Results: The results revealed a statistically significant main effect for youth groups, Wilks’ λ = .709, F (34, 600) = 3.13, p<.001, partial eta squared = .158, with sufficient power to notice the effect at 1.00. Overall, compared with NSV and NSO groups, the SVSO group tended to have statistically significantly greater impairments on most of the independent variables including early experiences of emotional and physical abuse, caregiver interactions, attachment characteristics, and family mental health, substance use and poverty.
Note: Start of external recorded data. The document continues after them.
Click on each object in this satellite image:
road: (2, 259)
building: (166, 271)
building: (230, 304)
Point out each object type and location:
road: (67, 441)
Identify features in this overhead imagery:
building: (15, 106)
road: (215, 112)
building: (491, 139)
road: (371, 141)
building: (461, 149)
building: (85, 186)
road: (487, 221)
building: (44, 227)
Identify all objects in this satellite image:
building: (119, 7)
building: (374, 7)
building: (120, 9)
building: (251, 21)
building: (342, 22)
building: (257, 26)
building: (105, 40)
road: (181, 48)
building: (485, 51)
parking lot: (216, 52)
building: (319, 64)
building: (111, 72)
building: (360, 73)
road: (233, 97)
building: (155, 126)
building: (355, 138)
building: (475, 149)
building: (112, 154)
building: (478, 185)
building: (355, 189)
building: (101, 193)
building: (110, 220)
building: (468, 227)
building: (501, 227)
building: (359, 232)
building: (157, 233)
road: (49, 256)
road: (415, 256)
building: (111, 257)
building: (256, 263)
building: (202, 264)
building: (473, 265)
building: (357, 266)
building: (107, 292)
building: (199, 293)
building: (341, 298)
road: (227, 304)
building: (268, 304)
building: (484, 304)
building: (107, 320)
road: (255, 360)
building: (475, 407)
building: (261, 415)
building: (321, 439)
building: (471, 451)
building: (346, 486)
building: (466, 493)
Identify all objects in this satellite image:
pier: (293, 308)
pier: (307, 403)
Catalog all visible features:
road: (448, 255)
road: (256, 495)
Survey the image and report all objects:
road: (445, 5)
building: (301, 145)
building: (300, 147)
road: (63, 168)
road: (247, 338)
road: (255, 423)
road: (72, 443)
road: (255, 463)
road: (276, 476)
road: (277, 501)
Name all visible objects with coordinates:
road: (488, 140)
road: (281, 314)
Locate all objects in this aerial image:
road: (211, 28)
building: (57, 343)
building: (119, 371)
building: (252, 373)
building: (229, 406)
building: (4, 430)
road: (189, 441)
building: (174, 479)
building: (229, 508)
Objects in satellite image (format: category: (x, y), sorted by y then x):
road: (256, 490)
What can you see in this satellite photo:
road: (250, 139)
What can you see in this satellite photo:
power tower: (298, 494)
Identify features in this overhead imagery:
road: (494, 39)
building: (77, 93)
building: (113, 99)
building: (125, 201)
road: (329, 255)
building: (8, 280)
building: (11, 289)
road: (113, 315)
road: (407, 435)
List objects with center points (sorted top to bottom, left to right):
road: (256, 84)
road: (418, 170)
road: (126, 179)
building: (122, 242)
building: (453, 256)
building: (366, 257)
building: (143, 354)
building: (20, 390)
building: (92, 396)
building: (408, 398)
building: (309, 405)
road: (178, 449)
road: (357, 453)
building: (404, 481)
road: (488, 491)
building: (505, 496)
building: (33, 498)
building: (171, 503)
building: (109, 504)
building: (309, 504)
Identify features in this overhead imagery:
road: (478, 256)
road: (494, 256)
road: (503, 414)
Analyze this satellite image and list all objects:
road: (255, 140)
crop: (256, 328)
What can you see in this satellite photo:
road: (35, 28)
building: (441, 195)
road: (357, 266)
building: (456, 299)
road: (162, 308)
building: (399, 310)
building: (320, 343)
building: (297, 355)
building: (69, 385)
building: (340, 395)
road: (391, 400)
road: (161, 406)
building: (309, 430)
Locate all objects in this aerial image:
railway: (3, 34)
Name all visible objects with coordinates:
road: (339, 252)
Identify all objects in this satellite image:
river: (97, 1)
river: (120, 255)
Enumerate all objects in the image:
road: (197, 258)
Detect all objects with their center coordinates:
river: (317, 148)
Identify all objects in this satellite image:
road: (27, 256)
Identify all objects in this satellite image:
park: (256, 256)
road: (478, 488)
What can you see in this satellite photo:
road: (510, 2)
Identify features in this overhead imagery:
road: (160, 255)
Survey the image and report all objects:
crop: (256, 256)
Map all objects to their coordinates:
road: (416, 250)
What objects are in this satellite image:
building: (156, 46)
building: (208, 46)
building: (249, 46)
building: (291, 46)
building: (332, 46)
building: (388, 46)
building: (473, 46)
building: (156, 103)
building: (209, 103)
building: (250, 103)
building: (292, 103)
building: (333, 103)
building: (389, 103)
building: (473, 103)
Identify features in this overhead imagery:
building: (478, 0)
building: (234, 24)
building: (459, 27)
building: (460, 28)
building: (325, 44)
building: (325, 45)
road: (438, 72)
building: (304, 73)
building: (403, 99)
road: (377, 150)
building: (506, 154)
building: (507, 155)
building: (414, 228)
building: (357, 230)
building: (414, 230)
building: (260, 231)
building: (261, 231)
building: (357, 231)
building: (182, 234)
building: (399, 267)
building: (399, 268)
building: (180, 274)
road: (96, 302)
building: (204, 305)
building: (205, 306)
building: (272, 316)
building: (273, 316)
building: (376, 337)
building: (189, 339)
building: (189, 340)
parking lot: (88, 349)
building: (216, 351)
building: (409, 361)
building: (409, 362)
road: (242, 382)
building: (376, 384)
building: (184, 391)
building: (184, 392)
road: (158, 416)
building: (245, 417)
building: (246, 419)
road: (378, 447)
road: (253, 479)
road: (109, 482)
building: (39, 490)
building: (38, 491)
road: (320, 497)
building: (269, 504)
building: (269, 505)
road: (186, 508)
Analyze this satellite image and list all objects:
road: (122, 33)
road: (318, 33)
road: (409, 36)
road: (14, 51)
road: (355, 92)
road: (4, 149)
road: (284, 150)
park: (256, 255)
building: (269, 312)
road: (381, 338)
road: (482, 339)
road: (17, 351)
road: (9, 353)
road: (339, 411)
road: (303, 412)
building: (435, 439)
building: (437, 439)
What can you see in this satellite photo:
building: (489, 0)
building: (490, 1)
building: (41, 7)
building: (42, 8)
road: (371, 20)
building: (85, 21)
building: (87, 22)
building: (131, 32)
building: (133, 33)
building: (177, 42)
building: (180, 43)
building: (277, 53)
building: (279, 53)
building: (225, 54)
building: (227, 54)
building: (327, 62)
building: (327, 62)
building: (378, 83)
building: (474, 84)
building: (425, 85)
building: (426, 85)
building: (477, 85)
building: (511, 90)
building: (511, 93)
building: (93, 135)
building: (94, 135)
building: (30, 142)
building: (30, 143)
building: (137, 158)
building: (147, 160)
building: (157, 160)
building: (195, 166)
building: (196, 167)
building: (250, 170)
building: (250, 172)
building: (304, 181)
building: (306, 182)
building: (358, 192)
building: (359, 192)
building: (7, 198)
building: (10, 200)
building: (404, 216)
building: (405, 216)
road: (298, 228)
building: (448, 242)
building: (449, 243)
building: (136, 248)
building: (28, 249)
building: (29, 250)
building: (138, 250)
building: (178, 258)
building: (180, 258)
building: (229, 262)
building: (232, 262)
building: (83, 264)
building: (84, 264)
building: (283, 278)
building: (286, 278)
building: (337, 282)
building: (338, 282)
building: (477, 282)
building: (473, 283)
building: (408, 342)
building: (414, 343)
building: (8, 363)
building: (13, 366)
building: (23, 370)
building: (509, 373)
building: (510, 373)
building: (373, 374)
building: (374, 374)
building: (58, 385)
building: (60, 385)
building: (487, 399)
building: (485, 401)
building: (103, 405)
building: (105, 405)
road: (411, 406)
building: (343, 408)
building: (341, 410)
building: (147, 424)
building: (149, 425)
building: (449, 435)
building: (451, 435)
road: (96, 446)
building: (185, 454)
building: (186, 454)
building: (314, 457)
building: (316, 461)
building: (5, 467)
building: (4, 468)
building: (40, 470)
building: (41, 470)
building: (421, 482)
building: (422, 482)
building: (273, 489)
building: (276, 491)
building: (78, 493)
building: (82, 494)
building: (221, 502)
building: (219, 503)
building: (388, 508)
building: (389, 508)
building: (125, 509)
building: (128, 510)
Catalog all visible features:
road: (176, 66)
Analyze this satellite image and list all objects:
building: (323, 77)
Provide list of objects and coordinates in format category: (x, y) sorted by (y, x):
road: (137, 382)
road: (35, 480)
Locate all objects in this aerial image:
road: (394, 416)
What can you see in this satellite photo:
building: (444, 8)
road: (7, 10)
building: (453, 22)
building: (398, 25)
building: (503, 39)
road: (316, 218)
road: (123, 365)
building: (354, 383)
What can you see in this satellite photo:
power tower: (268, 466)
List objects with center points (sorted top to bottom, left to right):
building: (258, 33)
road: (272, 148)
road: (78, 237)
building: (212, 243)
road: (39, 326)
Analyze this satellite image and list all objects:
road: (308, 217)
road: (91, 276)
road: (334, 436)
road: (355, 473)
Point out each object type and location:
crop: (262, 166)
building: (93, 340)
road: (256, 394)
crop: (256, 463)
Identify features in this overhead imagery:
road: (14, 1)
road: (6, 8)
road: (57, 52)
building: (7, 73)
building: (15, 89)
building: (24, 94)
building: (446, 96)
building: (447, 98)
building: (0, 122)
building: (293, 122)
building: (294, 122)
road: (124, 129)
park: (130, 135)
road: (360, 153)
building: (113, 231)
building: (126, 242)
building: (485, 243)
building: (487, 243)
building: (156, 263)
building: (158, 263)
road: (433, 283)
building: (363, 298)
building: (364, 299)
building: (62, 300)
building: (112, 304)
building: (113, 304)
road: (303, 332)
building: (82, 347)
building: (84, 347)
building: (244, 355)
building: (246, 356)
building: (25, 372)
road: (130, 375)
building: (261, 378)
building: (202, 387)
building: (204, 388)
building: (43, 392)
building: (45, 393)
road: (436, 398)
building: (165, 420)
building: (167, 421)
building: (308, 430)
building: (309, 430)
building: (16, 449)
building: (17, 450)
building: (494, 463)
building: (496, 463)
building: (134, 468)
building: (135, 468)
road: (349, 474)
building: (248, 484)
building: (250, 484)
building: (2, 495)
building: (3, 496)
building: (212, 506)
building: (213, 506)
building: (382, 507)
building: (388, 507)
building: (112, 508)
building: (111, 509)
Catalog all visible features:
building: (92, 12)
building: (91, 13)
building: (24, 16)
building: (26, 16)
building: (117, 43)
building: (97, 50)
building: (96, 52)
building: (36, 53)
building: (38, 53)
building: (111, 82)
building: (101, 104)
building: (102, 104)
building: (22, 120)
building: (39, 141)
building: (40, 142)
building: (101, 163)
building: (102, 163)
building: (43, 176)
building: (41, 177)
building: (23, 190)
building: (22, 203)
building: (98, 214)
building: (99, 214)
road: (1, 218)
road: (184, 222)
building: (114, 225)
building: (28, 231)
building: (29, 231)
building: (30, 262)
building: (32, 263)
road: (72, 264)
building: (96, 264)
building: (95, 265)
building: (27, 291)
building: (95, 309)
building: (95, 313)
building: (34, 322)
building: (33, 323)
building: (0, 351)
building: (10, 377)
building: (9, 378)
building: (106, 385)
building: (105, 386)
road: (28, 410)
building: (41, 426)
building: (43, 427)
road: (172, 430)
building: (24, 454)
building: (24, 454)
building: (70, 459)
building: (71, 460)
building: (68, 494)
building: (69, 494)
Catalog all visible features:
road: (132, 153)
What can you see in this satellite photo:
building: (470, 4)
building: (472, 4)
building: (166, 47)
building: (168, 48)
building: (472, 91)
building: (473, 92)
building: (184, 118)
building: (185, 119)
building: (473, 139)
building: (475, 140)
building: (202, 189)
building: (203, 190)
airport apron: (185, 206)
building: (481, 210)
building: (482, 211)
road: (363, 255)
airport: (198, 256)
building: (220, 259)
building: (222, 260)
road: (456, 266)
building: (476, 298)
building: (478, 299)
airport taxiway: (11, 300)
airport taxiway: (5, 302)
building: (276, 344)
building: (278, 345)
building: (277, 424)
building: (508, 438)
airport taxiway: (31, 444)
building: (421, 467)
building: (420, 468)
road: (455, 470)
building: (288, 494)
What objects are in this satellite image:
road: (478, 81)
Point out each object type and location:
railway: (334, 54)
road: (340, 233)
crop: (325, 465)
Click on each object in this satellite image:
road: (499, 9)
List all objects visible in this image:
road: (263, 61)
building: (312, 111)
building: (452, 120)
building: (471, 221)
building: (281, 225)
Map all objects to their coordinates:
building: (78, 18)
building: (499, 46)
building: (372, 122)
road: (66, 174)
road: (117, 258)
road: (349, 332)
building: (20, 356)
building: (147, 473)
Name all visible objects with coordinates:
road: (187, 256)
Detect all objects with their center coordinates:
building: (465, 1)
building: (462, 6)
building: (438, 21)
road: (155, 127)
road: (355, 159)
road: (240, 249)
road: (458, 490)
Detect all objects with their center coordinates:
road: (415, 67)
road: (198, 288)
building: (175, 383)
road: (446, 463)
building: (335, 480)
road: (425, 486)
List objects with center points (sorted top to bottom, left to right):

Implications: Researching early life experiences as developmental antecedents to youth sexual violence informs how prevention efforts can be targeted specifically towards parenting programs. Perhaps early parenting programs can begin to infuse more relationship or attachment building to improve early discorded or problematic dynamics between children and their caregivers. Capacity building programs can augment existing parenting practices to help parents form lasting connections with their children. These programs should be multi-modal and holistic where they are not only targeting attachments and bonds, but first linking parents to resources and supports to help meet their complex needs including mental health and substance abuse treatments.